Cette défense n’a pas été acceptée par la Juge Lucy Koh, bien connue pour mener la vie dure aux firmes de la Silicon Valley, qui a considéré que la capture de contenus d’emails avait pour objectif principal l’établissement de profils de personnalité et l’activation de la publicité ciblée, soit des opérations bien éloignées des activités usuelles d’un fournisseur de services de messagerie électronique. De même, la juge a rejeté en bloc la théorie du « consentement implicite » des tiers adressant des correspondances aux utilisateurs de services Gmail, considérant qu’une telle théorie viderait de son sens l’interdiction d’interception du contenu des communications.

Une seconde procédure visant la collecte secrète par les véhicules du service Street View de données privées émises par des réseaux Wi-Fi non-cryptés a également été admise au début du mois de septembre.

Suite aux révélations faites sur la collaboration de Google et d’autres leaders de l’internet avec la NSA (National Security Agency) dans le cadre du programme de surveillance « PRISM », la question de la protection de la vie privée en ligne n’a jamais été un enjeu aussi important. Le moment ne pouvait donc être plus mal choisi pour Google pour voir réapparaître ces accusations, portées en 2004 déjà lors de l’introduction de son service « Gmail ».

Si ces deux décisions ne condamnent pas encore Google, mais se contentent de permettre aux « class actions » ouvertes à son encontre de suivre leur cours, cette première étape n’en est pas moins une mauvaise nouvelle pour elle. En effet, alors qu’en Europe l’autorité française de protection de la vie privée (CNIL) s’apprête à lui infliger des sanctions pour son refus de modifier sa politique de confidentialité, Google voit ici ses pratiques dénoncées chez elle, aux Etats-Unis, dans un contexte de méfiance des utilisateurs et où la législation américaine en matière de surveillance, qui date des années 1980, est considérée par de nombreux spécialistes comme obsolète et inadaptée aux technologies modernes.

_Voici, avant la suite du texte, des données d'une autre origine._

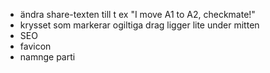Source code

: * ändra share-texten till t ex "I move A1 to A2, checkmate!"
* krysset som markerar ogiltiga drag ligger lite under mitten
* SEO
* favicon
* namnge parti
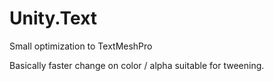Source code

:# Unity.Text
Small optimization to TextMeshPro

Basically faster change on color / alpha suitable for tweening.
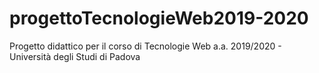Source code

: # progettoTecnologieWeb2019-2020
Progetto didattico per il corso di Tecnologie Web a.a. 2019/2020 - Università degli Studi di Padova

La question de l’adéquation des lois en vigueur avec les technologies modernes se pose également en Suisse où le législateur, qui a jusqu’à présent principalement adopté une approche technologiquement neutre et introduit qu’une poignée de normes se référant explicitement à la technologie numérique, se penche actuellement sur un projet de révision intégrale des dispositions en matière de surveillance des télécommunications, afin notamment de tenir compte des progrès technologiques et de faciliter la surveillance des nouveaux outils de communications (chat, téléphonie par internet, plateformes peer to peer, etc.)

A l’heure où tant l’Europe que les Etats-Unis doivent résoudre la difficile équation entre sécurité publique, dynamisme de l’économie numérique et protection de la vie privée, ces deux affaires devraient apporter un jour intéressant sur un éventuel changement de ton dans les pratiques de Google et de ses concurrents dans les années à venir.